> EXERCISE TASK 1: Return every line of the entries that contains the string "kern", and treat uppercase and lowercase letters as different.

# Well, I dyno'd the Rabbit today...



## silverA4quattro (Jun 22, 2004)

And I will have definite numbers and graphs up shortly. 
From memory: 146 hp and 169(!!!) torque. Numbers are at the wheels on a Dynojet, running 87 octane Sunoco. It was cold outside, slightly warmer on the dyno. 3rd gear was used for all 4 pulls.
Needless to say, everyone including myself were surprised.

Car is 100% stock, almost 8000 miles on it. 2 dealer oil changes.

_Modified by silverA4quattro at 4:55 PM 3-17-2007_

_Modified by silverA4quattro at 4:56 PM 3-17-2007_


_Modified by silverA4quattro at 5:01 PM 3-17-2007_


----------



## h-townjetta (Oct 5, 2006)

*Re: Well, I dyno'd the Rabbit today... (silverA4quattro)*

surprised good or surprised bad?


----------



## RogueMotorsport (Mar 17, 2007)

*Re: Well, I dyno'd the Rabbit today... (silverA4quattro)*

i just got a rabbit 2-door and if those numbers are stock whp then im happy


----------



## silverA4quattro (Jun 22, 2004)

*Re: Well, I dyno'd the Rabbit today... (h-townjetta)*

Good surprised.
That's a lot of torque. Hopefully I get these graphs back later today.


----------



## h-townjetta (Oct 5, 2006)

*Re: Well, I dyno'd the Rabbit today... (silverA4quattro)*

http://****************.com/smile/emthup.gif


----------



## rental_metard (Jul 17, 2006)

those are good numbers. So engine wise its stock except for the K&N ?


----------



## silverA4quattro (Jun 22, 2004)

*Re: (rental_metard)*

Completely stock, no K&N.

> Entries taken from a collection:
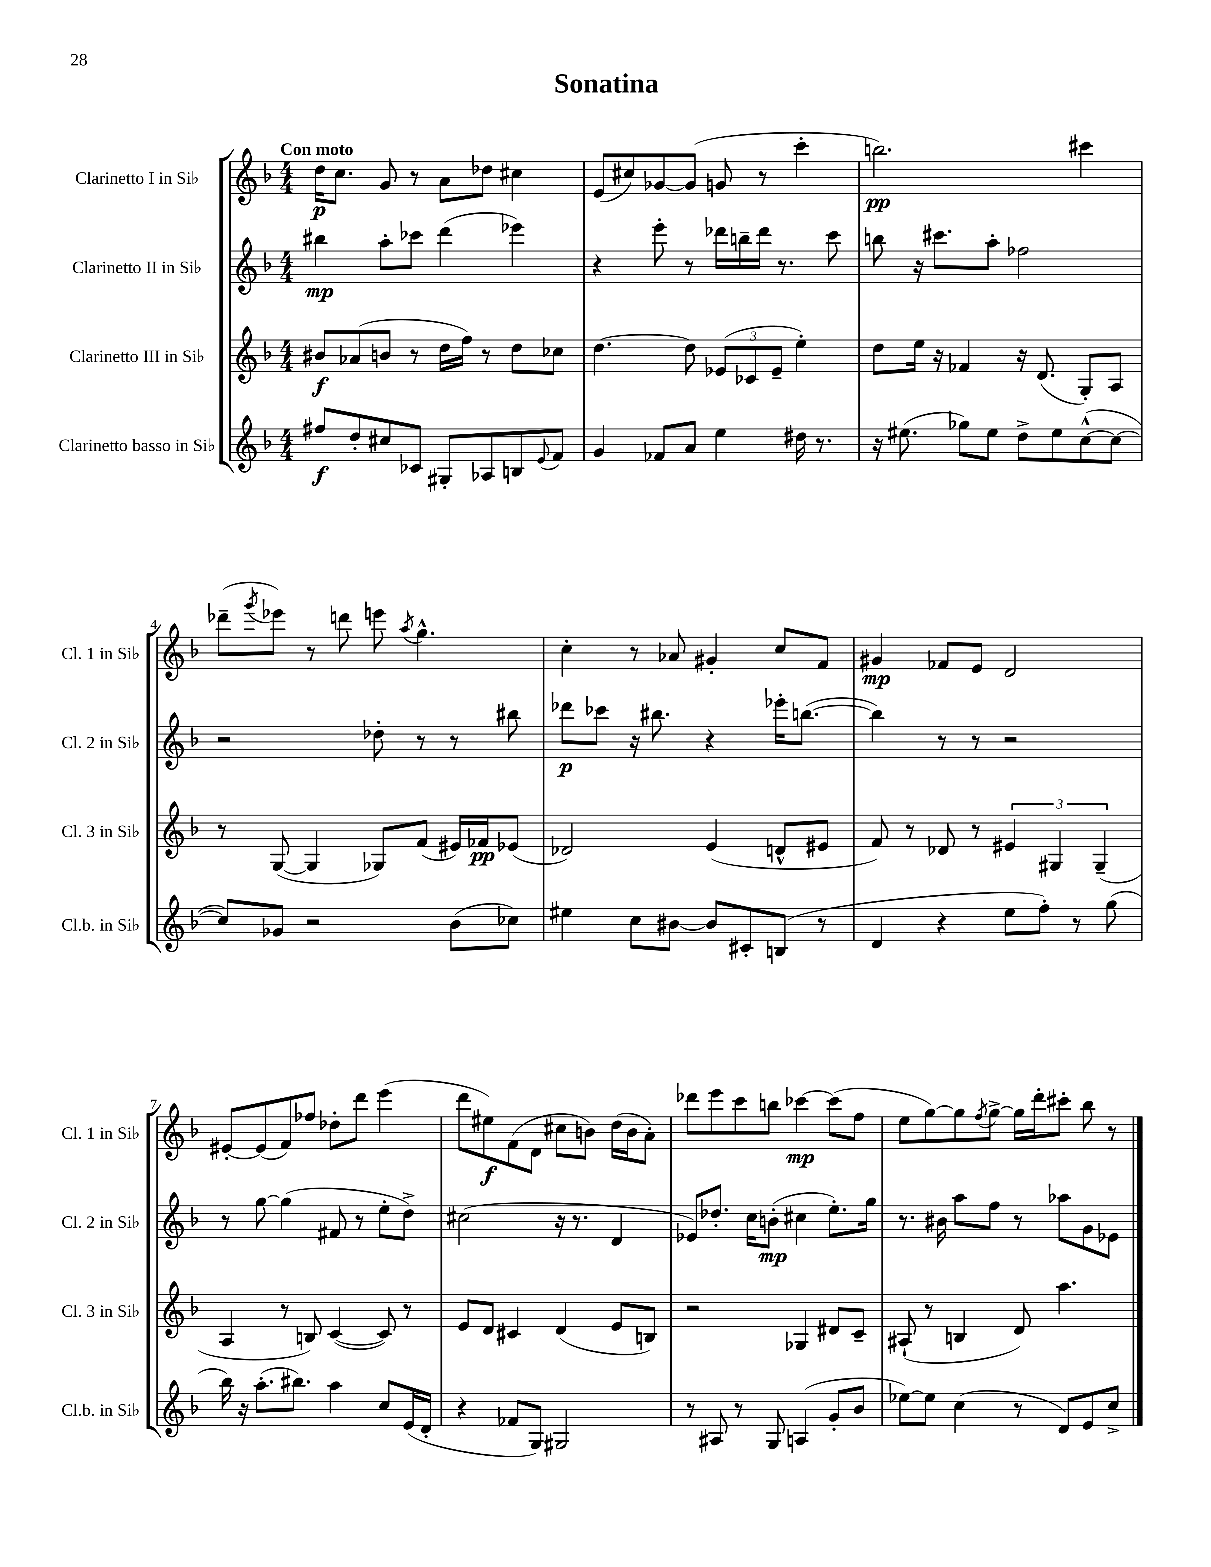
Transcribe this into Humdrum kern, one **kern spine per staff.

**kern	**kern	**kern	**kern
*staff4	*staff3	*staff2	*staff1
*clefG2	*clefG2	*clefG2	*clefG2
*k[b-]	*k[b-]	*k[b-]	*k[b-]
*M4/4	*M4/4	*M4/4	*M4/4
8ff#/L	8b#/L	4bb#\	16dd\LK
.	.	.	8.cc\J
8dd'/	(8a-/	.	.
8cc#/	8b/J	8aa'\L	8g/
8c-/J	8r	8ccc-\J	8r
8G#'/L	16dd\LL	(4ddd\	8a\L
.	16ff\JJ)	.	.
8A-/	8r	.	8dd-\J
8B/	8dd\L	4eee-\)	4cc#\
8qqe/	.	.	.
8f/J	8cc-\J	.	.
=	=	=	=
4g/	[4.dd\	4r	(8e/L
.	.	.	8cc#/)
8f-/L	.	8eee'\	[8g-/
8a/J	8dd\]	8r	(8g-/]J
4ee\	(12e-/L	16ddd-\LL	8g/
.	.	16bb~\	.
.	12c-/	.	.
.	.	16ddd-\JJ	8r
.	12e-~/J	.	.
.	.	8.r	.
16dd#\	4ee'\)	.	4ccc'\
8.r	.	.	.
.	.	8ccc\	.
=	=	=	=
16r	8dd\L	8bb\	2.bb\)
(8.ee#\	.	.	.
.	16ee\Jk	16r	.
.	16r	8.ccc#\L	.
8gg-\L)	4f-/	.	.
8ee#\J	.	8aa'\J	.
8dd^\L	16r	2ff-\	.
.	(8.d/	.	.
8ee#\	.	.	.
([8cc^^\	8G'/L)	.	4ccc#\
8cc\_J	8A/J	.	.
=	=	=	=
8cc/]L)	8r	2r	(8ddd-~\L
.	.	.	8qggg/
8g-/J	([8G/	.	8eee-\J)
2r	4G/]	.	8r
.	.	.	8ddd\
.	8G-/L)	8dd-'\	8eee\
.	.	.	8qaa/
.	(8f/J	8r	4.gg^^\
(8b-\L	16e#/LL)	8r	.
.	16f-/J	.	.
8cc-\J)	(8e-/J	8bb#\	.
=	=	=	=
4ee#\	2d-/)	8ddd-\L	4cc'\
.	.	8ccc-\J	.
8cc\L	.	16r	8r
.	.	8.bb#\	.
[8b#\J	.	.	8a-/
8b#/]L	(4e/	4r	4g#'/
8c#'/	.	.	.
(8B/J	8d^^/L	16eee-'\LK	8cc/L
.	.	([8.bb\J	.
8r	8e#/J	.	8f/J
=	=	=	=
4d/	8f/)	4bb\])	4g#/
.	8r	.	.
4r	8d-/	8r	8f-/L
.	8r	8r	8e/J
8ee\L	6e#/	2r	2d/
8ff'\J)	.	.	.
.	6G#/	.	.
8r	.	.	.
.	(6G#~/	.	.
(8gg\	.	.	.
=	=	=	=
16bb-\)	4A/	8r	[8e#'/L
16r	.	.	.
(8.aa'\L	.	[8gg\	(8e#/]
.	8r	(4gg\]	8f/)
8.bb#\J)	.	.	.
.	8B/)	.	8ff-/J
4aa\	([4c/	8f#/	8dd-'\L
.	.	8r	8ddd\J
8cc/L	8c/])	8ee'\L	(4eee\
(16e/L	8r	8dd^\J)	.
16d'/JJ	.	.	.
=	=	=	=
4r	8e/L	(2cc#\	8ddd\L
.	8d/J	.	8ee#\)
8f-/L	4c#/	.	(8f\
8G/J)	.	.	8d\J
2G#/	(4d/	16r	8cc#\L
.	.	8.r	.
.	.	.	8b\J)
.	8e/L	4d/	(16dd\LL
.	.	.	16b\J
.	8B/J)	.	8a'\J)
=	=	=	=
8r	2r	8e-/L)	8ddd-\L
8A#/	.	8.dd-'/J	8eee\
8r	.	.	8ccc\
.	.	16cc\LK	.
8G/	.	(8b'\J	8bb\J
(4A/	4G-/	4cc#\	[4ccc-\
8g'/L	8d#/L	8.ee'\L)	(8ccc-\]L
8b-/J	8c~/J	.	8ff\J
.	.	16gg\Jk	.
=	=	=	=
[8ee-\L)	(8A#`/	8.r	8ee\L
8ee-\]J	8r	.	[8gg\)
.	.	16b#\	.
(4cc\	4B/	8aa\L	8gg\]
.	.	.	8qff/
.	.	8ff\J	[8gg^\J
8r	8d/)	8r	16gg\]LL
.	.	.	16ddd'\J
8d/L)	4.aa\	8aa-\L	8ccc#'\J
8e/	.	8g\	8bb-\
8cc^/J	.	8e-\J	8r
==	==	==	==
*-	*-	*-	*-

> EXERCISE TASK 2: Recast the paragraph of the dyno thread that begins "And I will have definite numbers" as a short bulleted list that keeps its main facts.

> TASK RESULT 1:
Transcribe this into Humdrum kern, one **kern spine per staff.
**kern	**kern	**kern	**kern

> TASK RESULT 2:
- Definite numbers and graphs are to be posted shortly.
- From memory, the car made 146 hp and 169 torque.
- The numbers are at the wheels on a Dynojet, running 87 octane Sunoco.
- It was cold outside and slightly warmer on the dyno.
- All 4 pulls were done in 3rd gear.
- Everyone was surprised, the poster included.